▶ _EXERCISE DIRECTIONS_: All of the data should be output character for character, except the pictures.

(Dataset entries)
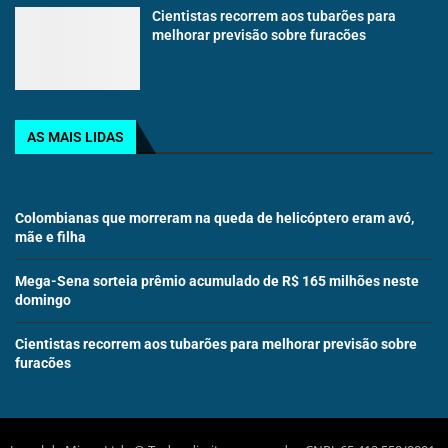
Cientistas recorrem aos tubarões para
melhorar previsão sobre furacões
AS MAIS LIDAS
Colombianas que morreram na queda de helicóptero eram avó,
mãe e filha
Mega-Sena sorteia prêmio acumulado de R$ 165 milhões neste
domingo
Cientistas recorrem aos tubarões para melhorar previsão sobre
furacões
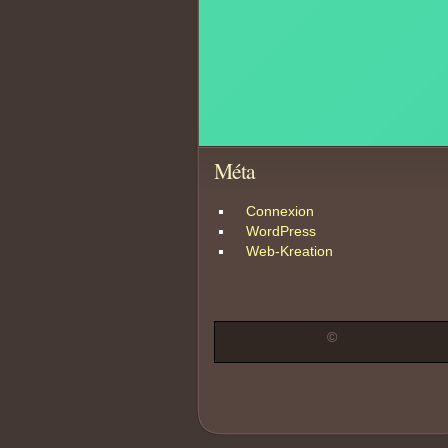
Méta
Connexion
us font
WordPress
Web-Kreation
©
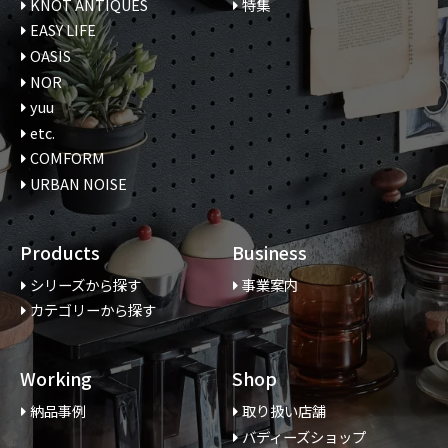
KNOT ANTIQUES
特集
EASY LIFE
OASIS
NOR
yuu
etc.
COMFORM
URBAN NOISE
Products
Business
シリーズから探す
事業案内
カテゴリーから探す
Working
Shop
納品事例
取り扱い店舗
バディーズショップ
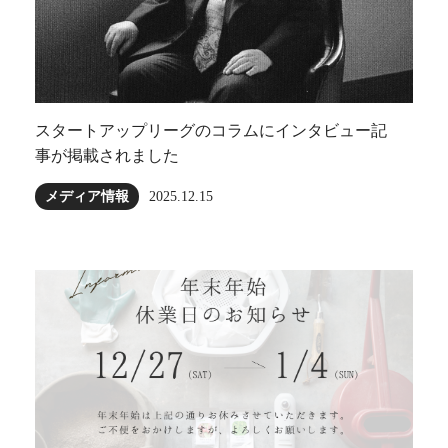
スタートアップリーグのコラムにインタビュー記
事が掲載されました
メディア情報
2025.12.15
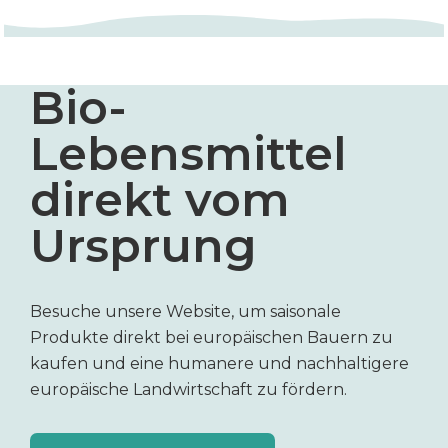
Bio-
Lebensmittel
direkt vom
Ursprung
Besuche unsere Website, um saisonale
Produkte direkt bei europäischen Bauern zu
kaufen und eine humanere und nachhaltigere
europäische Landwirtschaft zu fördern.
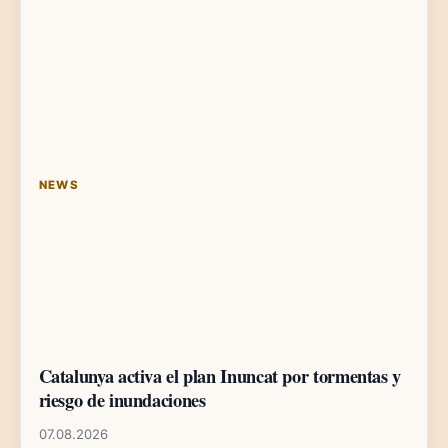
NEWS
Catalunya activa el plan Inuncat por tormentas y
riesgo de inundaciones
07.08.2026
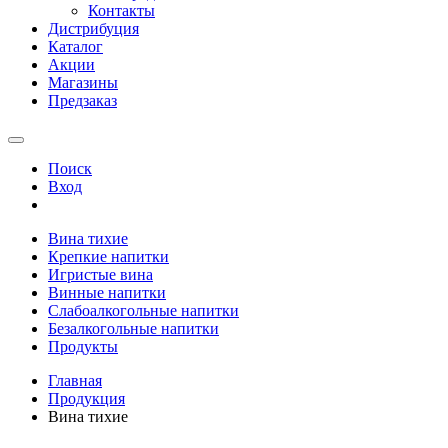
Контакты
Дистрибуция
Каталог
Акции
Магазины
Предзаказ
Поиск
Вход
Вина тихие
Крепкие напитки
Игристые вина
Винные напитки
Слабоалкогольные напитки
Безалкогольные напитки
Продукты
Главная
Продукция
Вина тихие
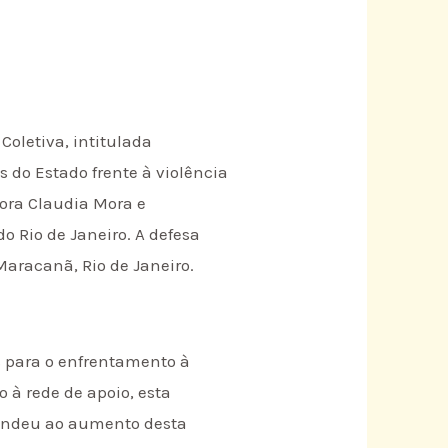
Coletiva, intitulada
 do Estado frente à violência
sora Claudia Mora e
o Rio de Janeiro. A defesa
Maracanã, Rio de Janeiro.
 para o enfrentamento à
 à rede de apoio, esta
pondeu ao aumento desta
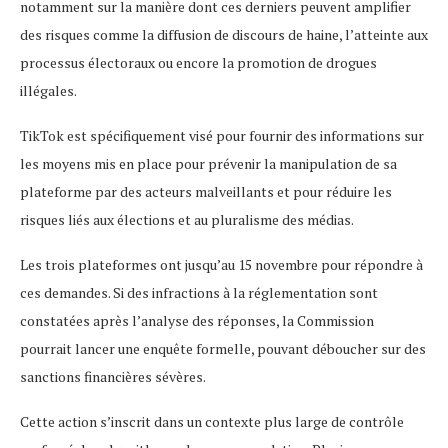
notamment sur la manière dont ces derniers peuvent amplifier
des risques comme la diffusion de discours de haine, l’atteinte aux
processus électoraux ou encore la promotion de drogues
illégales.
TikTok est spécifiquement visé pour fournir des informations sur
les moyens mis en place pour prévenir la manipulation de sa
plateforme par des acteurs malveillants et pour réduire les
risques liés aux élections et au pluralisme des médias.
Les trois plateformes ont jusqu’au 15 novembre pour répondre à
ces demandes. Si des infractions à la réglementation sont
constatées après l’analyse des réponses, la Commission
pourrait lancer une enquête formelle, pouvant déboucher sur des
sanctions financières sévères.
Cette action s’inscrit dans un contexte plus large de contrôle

▶ _RESPONSE TO THIS EXERCISE_:
Cientistas recorrem aos tubarões para
melhorar previsão sobre furacões
AS MAIS LIDAS
Colombianas que morreram na queda de helicóptero eram avó,
mãe e filha
Mega-Sena sorteia prêmio acumulado de R$ 165 milhões neste
domingo
Cientistas recorrem aos tubarões para melhorar previsão sobre
furacões
Méta
Connexion
us font
WordPress
Web-Kreation
©
KNOT ANTIQUES
特集
EASY LIFE
OASIS
NOR
yuu
etc.
COMFORM
URBAN NOISE
Products
Business
シリーズから探す
事業案内
カテゴリーから探す
Working
Shop
納品事例
取り扱い店舗
バディーズショップ
スタートアップリーグのコラムにインタビュー記
事が掲載されました
メディア情報
2025.12.15
Bio-
Lebensmittel
direkt vom
Ursprung
Besuche unsere Website, um saisonale
Produkte direkt bei europäischen Bauern zu
kaufen und eine humanere und nachhaltigere
europäische Landwirtschaft zu fördern.
NEWS
Catalunya activa el plan Inuncat por tormentas y
riesgo de inundaciones
07.08.2026
Контакты
Дистрибуция
Каталог
Акции
Магазины
Предзаказ
Поиск
Вход
Вина тихие
Крепкие напитки
Игристые вина
Винные напитки
Слабоалкогольные напитки
Безалкогольные напитки
Продукты
Главная
Продукция
Вина тихие
Coletiva, intitulada
 do Estado frente à violência
sora Claudia Mora e
o Rio de Janeiro. A defesa
Maracanã, Rio de Janeiro.
 para o enfrentamento à
 à rede de apoio, esta
pondeu ao aumento desta
notamment sur la manière dont ces derniers peuvent amplifier
des risques comme la diffusion de discours de haine, l’atteinte aux
processus électoraux ou encore la promotion de drogues
illégales.
TikTok est spécifiquement visé pour fournir des informations sur
les moyens mis en place pour prévenir la manipulation de sa
plateforme par des acteurs malveillants et pour réduire les
risques liés aux élections et au pluralisme des médias.
Les trois plateformes ont jusqu’au 15 novembre pour répondre à
ces demandes. Si des infractions à la réglementation sont
constatées après l’analyse des réponses, la Commission
pourrait lancer une enquête formelle, pouvant déboucher sur des
sanctions financières sévères.
Cette action s’inscrit dans un contexte plus large de contrôle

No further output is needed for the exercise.